YOUR INSTRUCTIONS: Give every line of the material below as a JSON list of strings, one string per line, leaving out blank lines.

Extracted data entries

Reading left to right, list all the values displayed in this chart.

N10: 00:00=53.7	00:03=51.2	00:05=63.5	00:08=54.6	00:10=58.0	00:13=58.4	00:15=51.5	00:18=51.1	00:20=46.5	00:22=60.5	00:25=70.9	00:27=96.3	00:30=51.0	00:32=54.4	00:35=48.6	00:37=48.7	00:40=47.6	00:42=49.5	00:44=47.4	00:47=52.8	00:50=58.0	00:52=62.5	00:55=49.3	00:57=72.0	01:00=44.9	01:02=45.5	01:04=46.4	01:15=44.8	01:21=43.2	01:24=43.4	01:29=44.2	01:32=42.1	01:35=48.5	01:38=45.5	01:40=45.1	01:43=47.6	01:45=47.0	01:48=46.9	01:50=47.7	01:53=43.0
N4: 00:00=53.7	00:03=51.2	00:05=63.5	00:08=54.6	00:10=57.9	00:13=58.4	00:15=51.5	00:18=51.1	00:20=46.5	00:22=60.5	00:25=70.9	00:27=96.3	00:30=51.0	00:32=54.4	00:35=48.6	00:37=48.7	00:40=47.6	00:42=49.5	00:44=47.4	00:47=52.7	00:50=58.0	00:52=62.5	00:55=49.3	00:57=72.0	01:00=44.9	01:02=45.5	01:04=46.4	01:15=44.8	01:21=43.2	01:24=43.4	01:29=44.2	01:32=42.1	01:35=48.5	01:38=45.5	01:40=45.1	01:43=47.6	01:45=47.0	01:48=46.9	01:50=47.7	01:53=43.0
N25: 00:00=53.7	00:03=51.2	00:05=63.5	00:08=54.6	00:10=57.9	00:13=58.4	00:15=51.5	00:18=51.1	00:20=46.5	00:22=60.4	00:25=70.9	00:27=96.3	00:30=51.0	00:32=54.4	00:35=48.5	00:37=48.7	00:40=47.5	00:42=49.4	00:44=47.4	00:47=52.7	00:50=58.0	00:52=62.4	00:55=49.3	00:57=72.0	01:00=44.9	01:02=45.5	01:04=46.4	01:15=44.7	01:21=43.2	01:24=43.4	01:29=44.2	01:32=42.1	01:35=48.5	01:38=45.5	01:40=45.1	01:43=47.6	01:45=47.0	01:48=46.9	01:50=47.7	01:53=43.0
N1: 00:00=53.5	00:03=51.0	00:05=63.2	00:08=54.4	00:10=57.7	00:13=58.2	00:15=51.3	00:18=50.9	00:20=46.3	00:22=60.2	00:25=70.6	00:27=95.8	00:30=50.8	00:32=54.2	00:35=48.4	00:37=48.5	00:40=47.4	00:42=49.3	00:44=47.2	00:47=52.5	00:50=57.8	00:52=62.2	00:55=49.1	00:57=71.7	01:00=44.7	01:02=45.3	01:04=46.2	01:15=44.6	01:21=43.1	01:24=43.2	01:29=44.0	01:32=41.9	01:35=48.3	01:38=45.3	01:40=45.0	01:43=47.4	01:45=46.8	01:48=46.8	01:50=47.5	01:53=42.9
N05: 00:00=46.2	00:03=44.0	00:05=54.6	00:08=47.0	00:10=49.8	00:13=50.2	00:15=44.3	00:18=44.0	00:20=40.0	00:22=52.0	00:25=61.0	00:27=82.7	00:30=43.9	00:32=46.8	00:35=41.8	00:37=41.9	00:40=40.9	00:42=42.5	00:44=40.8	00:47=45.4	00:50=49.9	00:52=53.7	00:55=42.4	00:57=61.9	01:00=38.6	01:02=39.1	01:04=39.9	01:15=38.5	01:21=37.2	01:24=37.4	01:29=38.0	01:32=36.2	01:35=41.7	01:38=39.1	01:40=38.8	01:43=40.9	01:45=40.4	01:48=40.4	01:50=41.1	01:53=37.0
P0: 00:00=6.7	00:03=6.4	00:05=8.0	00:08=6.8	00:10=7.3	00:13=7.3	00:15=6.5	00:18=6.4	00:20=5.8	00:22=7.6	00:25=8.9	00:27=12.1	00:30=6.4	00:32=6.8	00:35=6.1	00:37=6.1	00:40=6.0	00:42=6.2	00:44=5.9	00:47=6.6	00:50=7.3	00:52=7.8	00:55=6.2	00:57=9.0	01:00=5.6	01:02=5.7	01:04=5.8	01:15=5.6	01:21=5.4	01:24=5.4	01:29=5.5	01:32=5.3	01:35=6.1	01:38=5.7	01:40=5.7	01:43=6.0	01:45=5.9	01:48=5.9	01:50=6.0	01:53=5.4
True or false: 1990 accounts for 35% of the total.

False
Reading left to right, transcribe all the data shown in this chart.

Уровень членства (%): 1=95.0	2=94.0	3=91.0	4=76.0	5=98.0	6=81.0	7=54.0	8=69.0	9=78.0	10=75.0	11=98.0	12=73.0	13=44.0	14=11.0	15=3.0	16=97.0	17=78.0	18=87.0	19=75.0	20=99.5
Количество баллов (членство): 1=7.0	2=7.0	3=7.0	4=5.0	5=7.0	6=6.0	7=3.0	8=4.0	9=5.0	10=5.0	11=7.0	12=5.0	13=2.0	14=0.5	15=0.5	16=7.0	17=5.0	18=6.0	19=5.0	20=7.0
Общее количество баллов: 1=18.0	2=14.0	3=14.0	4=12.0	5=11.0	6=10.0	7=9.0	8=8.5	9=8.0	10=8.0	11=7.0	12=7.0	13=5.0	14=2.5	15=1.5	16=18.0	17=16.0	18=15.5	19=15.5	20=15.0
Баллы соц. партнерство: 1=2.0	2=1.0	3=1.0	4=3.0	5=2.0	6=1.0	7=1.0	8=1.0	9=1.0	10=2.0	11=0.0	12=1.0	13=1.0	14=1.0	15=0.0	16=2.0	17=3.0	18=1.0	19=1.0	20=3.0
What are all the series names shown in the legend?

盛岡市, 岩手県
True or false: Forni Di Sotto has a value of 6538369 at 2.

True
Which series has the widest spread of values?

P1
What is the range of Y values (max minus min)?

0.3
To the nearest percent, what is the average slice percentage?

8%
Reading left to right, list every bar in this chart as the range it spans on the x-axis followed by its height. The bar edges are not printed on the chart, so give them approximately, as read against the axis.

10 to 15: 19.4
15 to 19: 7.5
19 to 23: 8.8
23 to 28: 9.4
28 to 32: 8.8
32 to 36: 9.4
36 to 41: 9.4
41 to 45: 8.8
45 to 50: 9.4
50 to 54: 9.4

ANSWER FOR THIS EXERCISE:
[
  "Reading left to right, list all the values displayed in this chart.",
  "N10: 00:00=53.7\t00:03=51.2\t00:05=63.5\t00:08=54.6\t00:10=58.0\t00:13=58.4\t00:15=51.5\t00:18=51.1\t00:20=46.5\t00:22=60.5\t00:25=70.9\t00:27=96.3\t00:30=51.0\t00:32=54.4\t00:35=48.6\t00:37=48.7\t00:40=47.6\t00:42=49.5\t00:44=47.4\t00:47=52.8\t00:50=58.0\t00:52=62.5\t00:55=49.3\t00:57=72.0\t01:00=44.9\t01:02=45.5\t01:04=46.4\t01:15=44.8\t01:21=43.2\t01:24=43.4\t01:29=44.2\t01:32=42.1\t01:35=48.5\t01:38=45.5\t01:40=45.1\t01:43=47.6\t01:45=47.0\t01:48=46.9\t01:50=47.7\t01:53=43.0",
  "N4: 00:00=53.7\t00:03=51.2\t00:05=63.5\t00:08=54.6\t00:10=57.9\t00:13=58.4\t00:15=51.5\t00:18=51.1\t00:20=46.5\t00:22=60.5\t00:25=70.9\t00:27=96.3\t00:30=51.0\t00:32=54.4\t00:35=48.6\t00:37=48.7\t00:40=47.6\t00:42=49.5\t00:44=47.4\t00:47=52.7\t00:50=58.0\t00:52=62.5\t00:55=49.3\t00:57=72.0\t01:00=44.9\t01:02=45.5\t01:04=46.4\t01:15=44.8\t01:21=43.2\t01:24=43.4\t01:29=44.2\t01:32=42.1\t01:35=48.5\t01:38=45.5\t01:40=45.1\t01:43=47.6\t01:45=47.0\t01:48=46.9\t01:50=47.7\t01:53=43.0",
  "N25: 00:00=53.7\t00:03=51.2\t00:05=63.5\t00:08=54.6\t00:10=57.9\t00:13=58.4\t00:15=51.5\t00:18=51.1\t00:20=46.5\t00:22=60.4\t00:25=70.9\t00:27=96.3\t00:30=51.0\t00:32=54.4\t00:35=48.5\t00:37=48.7\t00:40=47.5\t00:42=49.4\t00:44=47.4\t00:47=52.7\t00:50=58.0\t00:52=62.4\t00:55=49.3\t00:57=72.0\t01:00=44.9\t01:02=45.5\t01:04=46.4\t01:15=44.7\t01:21=43.2\t01:24=43.4\t01:29=44.2\t01:32=42.1\t01:35=48.5\t01:38=45.5\t01:40=45.1\t01:43=47.6\t01:45=47.0\t01:48=46.9\t01:50=47.7\t01:53=43.0",
  "N1: 00:00=53.5\t00:03=51.0\t00:05=63.2\t00:08=54.4\t00:10=57.7\t00:13=58.2\t00:15=51.3\t00:18=50.9\t00:20=46.3\t00:22=60.2\t00:25=70.6\t00:27=95.8\t00:30=50.8\t00:32=54.2\t00:35=48.4\t00:37=48.5\t00:40=47.4\t00:42=49.3\t00:44=47.2\t00:47=52.5\t00:50=57.8\t00:52=62.2\t00:55=49.1\t00:57=71.7\t01:00=44.7\t01:02=45.3\t01:04=46.2\t01:15=44.6\t01:21=43.1\t01:24=43.2\t01:29=44.0\t01:32=41.9\t01:35=48.3\t01:38=45.3\t01:40=45.0\t01:43=47.4\t01:45=46.8\t01:48=46.8\t01:50=47.5\t01:53=42.9",
  "N05: 00:00=46.2\t00:03=44.0\t00:05=54.6\t00:08=47.0\t00:10=49.8\t00:13=50.2\t00:15=44.3\t00:18=44.0\t00:20=40.0\t00:22=52.0\t00:25=61.0\t00:27=82.7\t00:30=43.9\t00:32=46.8\t00:35=41.8\t00:37=41.9\t00:40=40.9\t00:42=42.5\t00:44=40.8\t00:47=45.4\t00:50=49.9\t00:52=53.7\t00:55=42.4\t00:57=61.9\t01:00=38.6\t01:02=39.1\t01:04=39.9\t01:15=38.5\t01:21=37.2\t01:24=37.4\t01:29=38.0\t01:32=36.2\t01:35=41.7\t01:38=39.1\t01:40=38.8\t01:43=40.9\t01:45=40.4\t01:48=40.4\t01:50=41.1\t01:53=37.0",
  "P0: 00:00=6.7\t00:03=6.4\t00:05=8.0\t00:08=6.8\t00:10=7.3\t00:13=7.3\t00:15=6.5\t00:18=6.4\t00:20=5.8\t00:22=7.6\t00:25=8.9\t00:27=12.1\t00:30=6.4\t00:32=6.8\t00:35=6.1\t00:37=6.1\t00:40=6.0\t00:42=6.2\t00:44=5.9\t00:47=6.6\t00:50=7.3\t00:52=7.8\t00:55=6.2\t00:57=9.0\t01:00=5.6\t01:02=5.7\t01:04=5.8\t01:15=5.6\t01:21=5.4\t01:24=5.4\t01:29=5.5\t01:32=5.3\t01:35=6.1\t01:38=5.7\t01:40=5.7\t01:43=6.0\t01:45=5.9\t01:48=5.9\t01:50=6.0\t01:53=5.4",
  "True or false: 1990 accounts for 35% of the total.",
  "False",
  "Reading left to right, transcribe all the data shown in this chart.",
  "Уровень членства (%): 1=95.0\t2=94.0\t3=91.0\t4=76.0\t5=98.0\t6=81.0\t7=54.0\t8=69.0\t9=78.0\t10=75.0\t11=98.0\t12=73.0\t13=44.0\t14=11.0\t15=3.0\t16=97.0\t17=78.0\t18=87.0\t19=75.0\t20=99.5",
  "Количество баллов (членство): 1=7.0\t2=7.0\t3=7.0\t4=5.0\t5=7.0\t6=6.0\t7=3.0\t8=4.0\t9=5.0\t10=5.0\t11=7.0\t12=5.0\t13=2.0\t14=0.5\t15=0.5\t16=7.0\t17=5.0\t18=6.0\t19=5.0\t20=7.0",
  "Общее количество баллов: 1=18.0\t2=14.0\t3=14.0\t4=12.0\t5=11.0\t6=10.0\t7=9.0\t8=8.5\t9=8.0\t10=8.0\t11=7.0\t12=7.0\t13=5.0\t14=2.5\t15=1.5\t16=18.0\t17=16.0\t18=15.5\t19=15.5\t20=15.0",
  "Баллы соц. партнерство: 1=2.0\t2=1.0\t3=1.0\t4=3.0\t5=2.0\t6=1.0\t7=1.0\t8=1.0\t9=1.0\t10=2.0\t11=0.0\t12=1.0\t13=1.0\t14=1.0\t15=0.0\t16=2.0\t17=3.0\t18=1.0\t19=1.0\t20=3.0",
  "What are all the series names shown in the legend?",
  "盛岡市, 岩手県",
  "True or false: Forni Di Sotto has a value of 6538369 at 2.",
  "True",
  "Which series has the widest spread of values?",
  "P1",
  "What is the range of Y values (max minus min)?",
  "0.3",
  "To the nearest percent, what is the average slice percentage?",
  "8%",
  "Reading left to right, list every bar in this chart as the range it spans on the x-axis followed by its height. The bar edges are not printed on the chart, so give them approximately, as read against the axis.",
  "10 to 15: 19.4",
  "15 to 19: 7.5",
  "19 to 23: 8.8",
  "23 to 28: 9.4",
  "28 to 32: 8.8",
  "32 to 36: 9.4",
  "36 to 41: 9.4",
  "41 to 45: 8.8",
  "45 to 50: 9.4",
  "50 to 54: 9.4"
]